What is required:
Exact wording is required: transcribe all the entries and leave the images out.

Records provided:

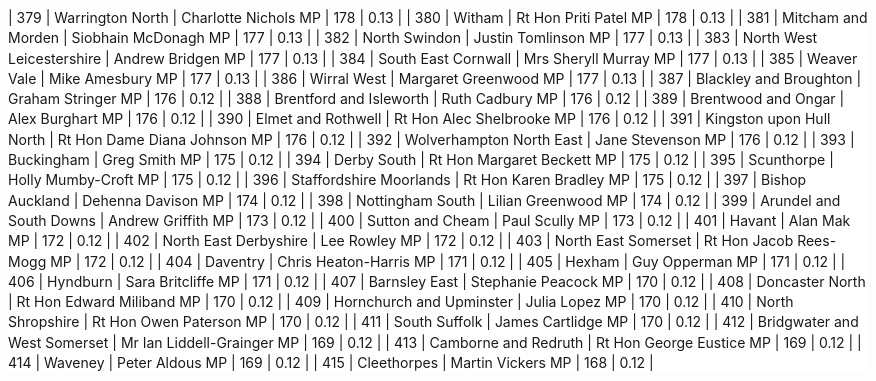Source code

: | 379 | Warrington North | Charlotte Nichols MP | 178 | 0.13 |
| 380 | Witham | Rt Hon Priti Patel MP | 178 | 0.13 |
| 381 | Mitcham and Morden | Siobhain McDonagh MP | 177 | 0.13 |
| 382 | North Swindon | Justin Tomlinson MP | 177 | 0.13 |
| 383 | North West Leicestershire | Andrew Bridgen MP | 177 | 0.13 |
| 384 | South East Cornwall | Mrs Sheryll Murray MP | 177 | 0.13 |
| 385 | Weaver Vale | Mike Amesbury MP | 177 | 0.13 |
| 386 | Wirral West | Margaret Greenwood MP | 177 | 0.13 |
| 387 | Blackley and Broughton | Graham Stringer MP | 176 | 0.12 |
| 388 | Brentford and Isleworth | Ruth Cadbury MP | 176 | 0.12 |
| 389 | Brentwood and Ongar | Alex Burghart MP | 176 | 0.12 |
| 390 | Elmet and Rothwell | Rt Hon Alec Shelbrooke MP | 176 | 0.12 |
| 391 | Kingston upon Hull North | Rt Hon Dame Diana Johnson MP | 176 | 0.12 |
| 392 | Wolverhampton North East | Jane Stevenson MP | 176 | 0.12 |
| 393 | Buckingham | Greg Smith MP | 175 | 0.12 |
| 394 | Derby South | Rt Hon Margaret Beckett MP | 175 | 0.12 |
| 395 | Scunthorpe | Holly Mumby-Croft MP | 175 | 0.12 |
| 396 | Staffordshire Moorlands | Rt Hon Karen Bradley MP | 175 | 0.12 |
| 397 | Bishop Auckland | Dehenna Davison MP | 174 | 0.12 |
| 398 | Nottingham South | Lilian Greenwood MP | 174 | 0.12 |
| 399 | Arundel and South Downs | Andrew Griffith MP | 173 | 0.12 |
| 400 | Sutton and Cheam | Paul Scully MP | 173 | 0.12 |
| 401 | Havant | Alan Mak MP | 172 | 0.12 |
| 402 | North East Derbyshire | Lee Rowley MP | 172 | 0.12 |
| 403 | North East Somerset | Rt Hon Jacob Rees-Mogg MP | 172 | 0.12 |
| 404 | Daventry | Chris Heaton-Harris MP | 171 | 0.12 |
| 405 | Hexham | Guy Opperman MP | 171 | 0.12 |
| 406 | Hyndburn | Sara Britcliffe MP | 171 | 0.12 |
| 407 | Barnsley East | Stephanie Peacock MP | 170 | 0.12 |
| 408 | Doncaster North | Rt Hon Edward Miliband MP | 170 | 0.12 |
| 409 | Hornchurch and Upminster | Julia Lopez MP | 170 | 0.12 |
| 410 | North Shropshire | Rt Hon Owen Paterson MP | 170 | 0.12 |
| 411 | South Suffolk | James Cartlidge MP | 170 | 0.12 |
| 412 | Bridgwater and West Somerset | Mr Ian Liddell-Grainger MP | 169 | 0.12 |
| 413 | Camborne and Redruth | Rt Hon George Eustice MP | 169 | 0.12 |
| 414 | Waveney | Peter Aldous MP | 169 | 0.12 |
| 415 | Cleethorpes | Martin Vickers MP | 168 | 0.12 |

Exercise response:
Source code

: | 379 | Warrington North | Charlotte Nichols MP | 178 | 0.13 |
| 380 | Witham | Rt Hon Priti Patel MP | 178 | 0.13 |
| 381 | Mitcham and Morden | Siobhain McDonagh MP | 177 | 0.13 |
| 382 | North Swindon | Justin Tomlinson MP | 177 | 0.13 |
| 383 | North West Leicestershire | Andrew Bridgen MP | 177 | 0.13 |
| 384 | South East Cornwall | Mrs Sheryll Murray MP | 177 | 0.13 |
| 385 | Weaver Vale | Mike Amesbury MP | 177 | 0.13 |
| 386 | Wirral West | Margaret Greenwood MP | 177 | 0.13 |
| 387 | Blackley and Broughton | Graham Stringer MP | 176 | 0.12 |
| 388 | Brentford and Isleworth | Ruth Cadbury MP | 176 | 0.12 |
| 389 | Brentwood and Ongar | Alex Burghart MP | 176 | 0.12 |
| 390 | Elmet and Rothwell | Rt Hon Alec Shelbrooke MP | 176 | 0.12 |
| 391 | Kingston upon Hull North | Rt Hon Dame Diana Johnson MP | 176 | 0.12 |
| 392 | Wolverhampton North East | Jane Stevenson MP | 176 | 0.12 |
| 393 | Buckingham | Greg Smith MP | 175 | 0.12 |
| 394 | Derby South | Rt Hon Margaret Beckett MP | 175 | 0.12 |
| 395 | Scunthorpe | Holly Mumby-Croft MP | 175 | 0.12 |
| 396 | Staffordshire Moorlands | Rt Hon Karen Bradley MP | 175 | 0.12 |
| 397 | Bishop Auckland | Dehenna Davison MP | 174 | 0.12 |
| 398 | Nottingham South | Lilian Greenwood MP | 174 | 0.12 |
| 399 | Arundel and South Downs | Andrew Griffith MP | 173 | 0.12 |
| 400 | Sutton and Cheam | Paul Scully MP | 173 | 0.12 |
| 401 | Havant | Alan Mak MP | 172 | 0.12 |
| 402 | North East Derbyshire | Lee Rowley MP | 172 | 0.12 |
| 403 | North East Somerset | Rt Hon Jacob Rees-Mogg MP | 172 | 0.12 |
| 404 | Daventry | Chris Heaton-Harris MP | 171 | 0.12 |
| 405 | Hexham | Guy Opperman MP | 171 | 0.12 |
| 406 | Hyndburn | Sara Britcliffe MP | 171 | 0.12 |
| 407 | Barnsley East | Stephanie Peacock MP | 170 | 0.12 |
| 408 | Doncaster North | Rt Hon Edward Miliband MP | 170 | 0.12 |
| 409 | Hornchurch and Upminster | Julia Lopez MP | 170 | 0.12 |
| 410 | North Shropshire | Rt Hon Owen Paterson MP | 170 | 0.12 |
| 411 | South Suffolk | James Cartlidge MP | 170 | 0.12 |
| 412 | Bridgwater and West Somerset | Mr Ian Liddell-Grainger MP | 169 | 0.12 |
| 413 | Camborne and Redruth | Rt Hon George Eustice MP | 169 | 0.12 |
| 414 | Waveney | Peter Aldous MP | 169 | 0.12 |
| 415 | Cleethorpes | Martin Vickers MP | 168 | 0.12 |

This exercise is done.